— Try it —
Your output should be the lines below from the one with "Massey Ferguson 6S Series" through the one with "STEUBEL Steuergeräte MBE 0214", copied exactly, pictures excluded.

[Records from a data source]

Start of Block

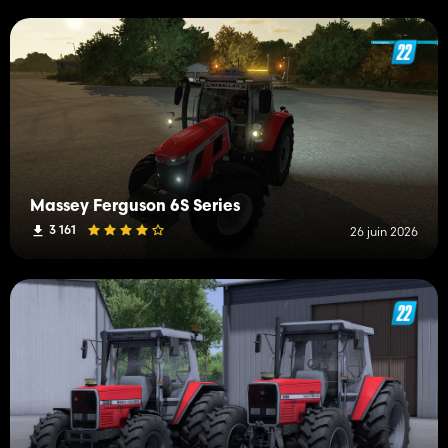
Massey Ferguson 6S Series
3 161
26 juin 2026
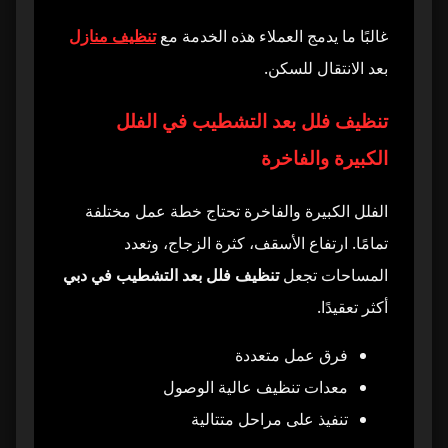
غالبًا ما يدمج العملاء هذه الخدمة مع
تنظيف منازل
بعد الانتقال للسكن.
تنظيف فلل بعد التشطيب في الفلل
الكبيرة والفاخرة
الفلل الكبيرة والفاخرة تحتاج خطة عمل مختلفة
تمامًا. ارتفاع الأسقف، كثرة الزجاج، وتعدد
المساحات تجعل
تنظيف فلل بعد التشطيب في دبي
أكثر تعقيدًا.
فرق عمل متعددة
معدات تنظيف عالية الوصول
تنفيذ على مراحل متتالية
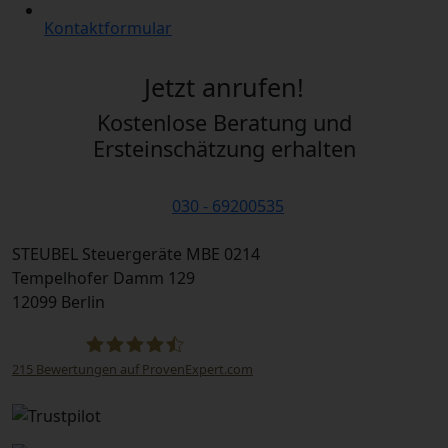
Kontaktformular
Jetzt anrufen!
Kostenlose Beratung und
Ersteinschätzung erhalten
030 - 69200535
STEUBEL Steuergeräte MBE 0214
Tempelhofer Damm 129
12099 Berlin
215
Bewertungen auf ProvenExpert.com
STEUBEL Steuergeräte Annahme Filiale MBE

End of Block
Start of Block

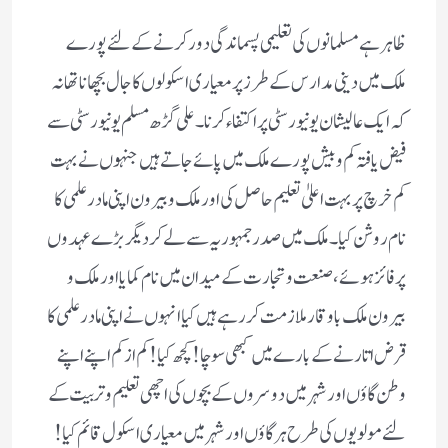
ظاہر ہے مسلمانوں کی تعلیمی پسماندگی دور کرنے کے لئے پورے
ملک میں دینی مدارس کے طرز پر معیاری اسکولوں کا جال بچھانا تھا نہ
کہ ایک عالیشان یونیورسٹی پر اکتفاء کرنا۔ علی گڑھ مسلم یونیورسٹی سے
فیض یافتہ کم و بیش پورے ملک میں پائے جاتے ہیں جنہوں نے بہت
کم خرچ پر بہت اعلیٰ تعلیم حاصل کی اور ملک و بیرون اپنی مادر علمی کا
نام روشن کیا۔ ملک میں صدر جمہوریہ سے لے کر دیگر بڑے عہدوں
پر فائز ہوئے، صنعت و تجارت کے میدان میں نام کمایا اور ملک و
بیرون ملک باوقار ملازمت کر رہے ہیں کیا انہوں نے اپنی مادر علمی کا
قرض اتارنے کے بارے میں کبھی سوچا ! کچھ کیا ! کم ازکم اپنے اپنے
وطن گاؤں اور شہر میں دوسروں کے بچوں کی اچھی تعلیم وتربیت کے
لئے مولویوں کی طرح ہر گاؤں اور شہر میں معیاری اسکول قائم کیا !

End of Block

— The answer —
Massey Ferguson 6S Series
3 161
26 juin 2026
غالبًا ما يدمج العملاء هذه الخدمة مع
تنظيف منازل
بعد الانتقال للسكن.
تنظيف فلل بعد التشطيب في الفلل
الكبيرة والفاخرة
الفلل الكبيرة والفاخرة تحتاج خطة عمل مختلفة
تمامًا. ارتفاع الأسقف، كثرة الزجاج، وتعدد
المساحات تجعل
تنظيف فلل بعد التشطيب في دبي
أكثر تعقيدًا.
فرق عمل متعددة
معدات تنظيف عالية الوصول
تنفيذ على مراحل متتالية
Kontaktformular
Jetzt anrufen!
Kostenlose Beratung und
Ersteinschätzung erhalten
030 - 69200535
STEUBEL Steuergeräte MBE 0214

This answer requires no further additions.